The Confederate leader orders on March 18, 1862, that George W. Randolph — a Virginia native and grandson of Thomas Jefferson — take charge as Confederate war secretary. Randolph succeeds Judah P. Benjamin.
Benjamin, who was criticized for his handling of the department, now moves to secretary of state. Randolph will go on in the next eight months to reorganize and bolster the Confederate war machinery for the battles ahead.
Despite recent reversals for the Confederacy, the war is still young. An Associated Press dispatch in early March speaks of growing federal worries about a vexing Confederate commander, Maj. Gen. Thomas “Stonewall” Jackson, now ranging about the Virginia countryside.
AP’s correspondent reports: “ Intelligence from Winchester leads to the belief that General Jackson is there in full force.” Indeed, some 3,400 Confederate troops commanded by Jackson will clash with a far larger Union force of about 8,500 troops on March 23, 1862, not far away at Kernston, Va. Federal forces stop Jackson’s daring drive, but his campaign sounds alarm bells in Washington.

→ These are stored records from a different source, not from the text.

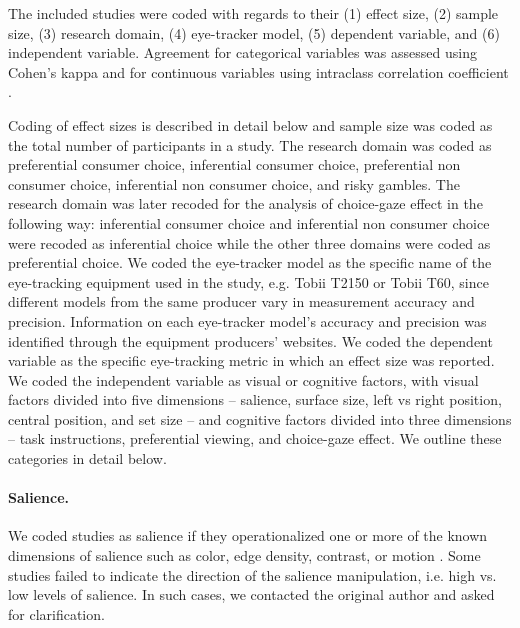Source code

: The included studies were coded with regards to their (1) effect size, (2) sample size, (3) research domain, (4) eye-tracker model, (5) dependent variable, and (6) independent variable.  Agreement for categorical variables was assessed using Cohen's kappa and for continuous variables using intraclass correlation coefficient \citep{shrout1979a}. 

Coding of effect sizes is described in detail below and sample size was coded as the total number of participants in a study. The research domain was coded as preferential consumer choice, inferential consumer choice, preferential non consumer choice, inferential non consumer choice, and risky gambles. The research domain was later recoded for the analysis of choice-gaze effect in the following way: inferential consumer choice and inferential non consumer choice were recoded as inferential choice while the other three domains were coded as preferential choice. We coded the eye-tracker model as the specific name of the eye-tracking equipment used in the study, e.g. Tobii T2150 or Tobii T60, since different models from the same producer vary in measurement accuracy and precision. Information on each eye-tracker model's accuracy and precision was identified through the equipment producers' websites. We coded the dependent variable as the specific eye-tracking metric in which an effect size was reported. We coded the independent variable as visual or cognitive factors, with visual factors divided into five dimensions -- salience, surface size, left vs right position, central position, and set size -- and cognitive factors divided into three dimensions -- task instructions, preferential viewing, and choice-gaze effect. We outline these categories in detail below. 

\paragraph{Salience.} We coded studies as salience if they operationalized one or more of the known dimensions of salience such as color, edge density, contrast, or motion \citep{itti2000}. Some studies failed to indicate the direction of the salience manipulation, i.e. high vs. low levels of salience. In such cases, we contacted the original author and asked for clarification. 

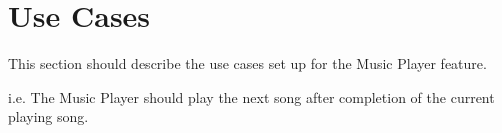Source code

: \section{Use Cases}
This section should describe the use cases set up for the Music Player feature.

i.e. The Music Player should play the next song after completion of the current playing song.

President Abraham Lincoln, wary of Jackson’s threat to the capital from Virginia’s neighboring Shenandoah Valley, redirects defensive forces to protect Washington’s back door just when Union Gen. George B. McClellan is pressing for all the troops the federal War Department can spare him. McClellan argues a huge force is needed for an all-out attack on Richmond he is planning for his upcoming Peninsula Campaign.
After his campaign fails later in 1862, McClellan will claim he could have captured the seat of the Confederacy if he had had those extra troops at his command.